Jeffrey M. Schwartz is a psychiatrist with a genuine research background. He is also a religious fundamentalist, signatory to the Discovery Institute’s nonsense petition A Scientific Dissent from Darwinism, and featured in the 2008 creationist promotion “documentary” Expelled: No Intelligence Allowed, where he told Ben Stein that science should not be separated from religion, that is, that dogma should be allowed to overrule empirical research if you don’t like what the data tell you. As for evolution, Schwartz seems to accept evolution in general, but thinks that humans are exempt and able to transcend their origins for reasons that seem to lay closer to Deepak Chopra than to Kent Hovind.
Schwartz is, however, most famous as a proponent of non-materialist neuroscience. Schwartz’s argument for dualism is basically a combination of an argument from incredulity, and a (handwaving) appeal to quantum theory and the New Age (and false) notion that quantum physics somehow demonstrates that a “mind” is a necessary component for anything to happen (Schwartz’s coauthor is Henry Stapp, who is a defender of this, shall we say, non-standard – though “refuted” would be more accurate – interpretation of quantum mechanics, which would, if true, be evidence for classical idealism, not dualism); there is a concise discussion of their silliness here. Schwartz provides no actual alternative dualist hypothesis that has been worked out in any detail, such as testable predictions, whatsoever, of course, preferring to handwave about a “mental force” that he argues solely by assertion is a natural feature of the universe and not magic. And no: neuroplasticity and what Schwartz calls “reprogramming the brain” is of course not evidence for dualism, insofar as nothing can be evidence for a hypothesis that has not even been coherently defined.

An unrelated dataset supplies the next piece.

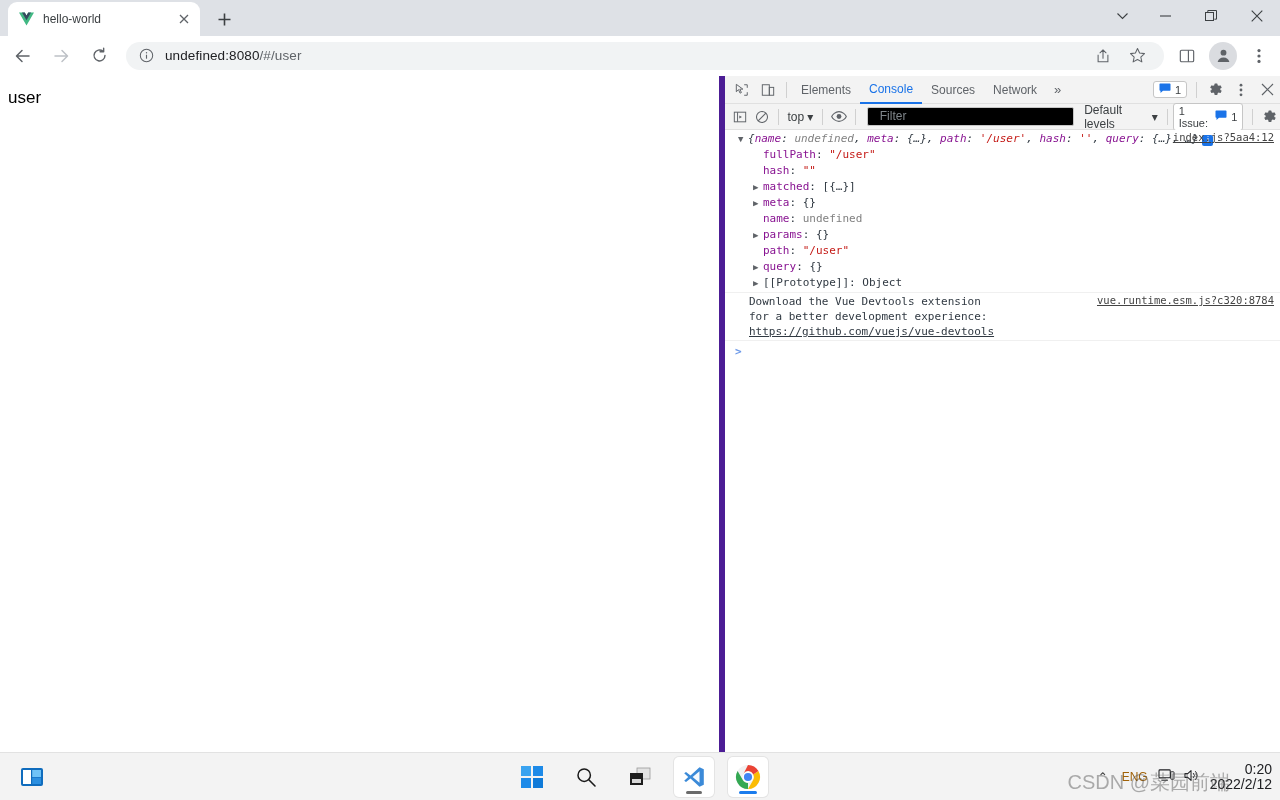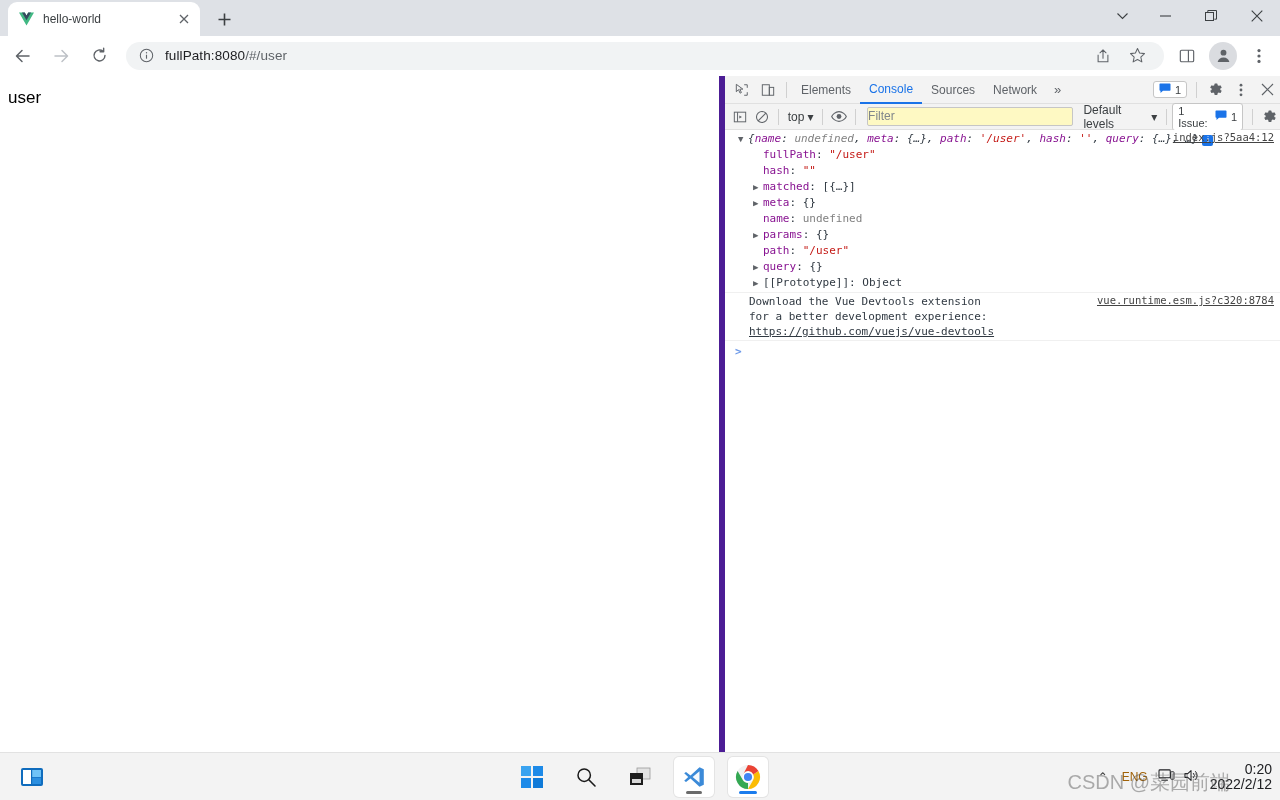"fullPath:8080" span.host { text: fullPath:8080 -> undefined:8080 }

Jeffrey M. Schwartz must not be confused with Jeffrey H. Schwartz, who is also something of a crackpot but does, as a physical anthropologist, at least have a rudimentary understanding of the basics of evolution (and whose writings have been a source of quote mining among creationists like Ray Comfort).
Diagnosis: Pseudophilosophy in the service of religion. Schwartz is a real scientist and has done some real science; but his reframing of his research in handwavy mumbo-jumbo has nothing to do with science. Now, some might say that Schwartz’s views are arguably not that radically silly; still, he has aligned himself with the anti-science movement and stalwartly supports their campaigns against science, reason and civilization.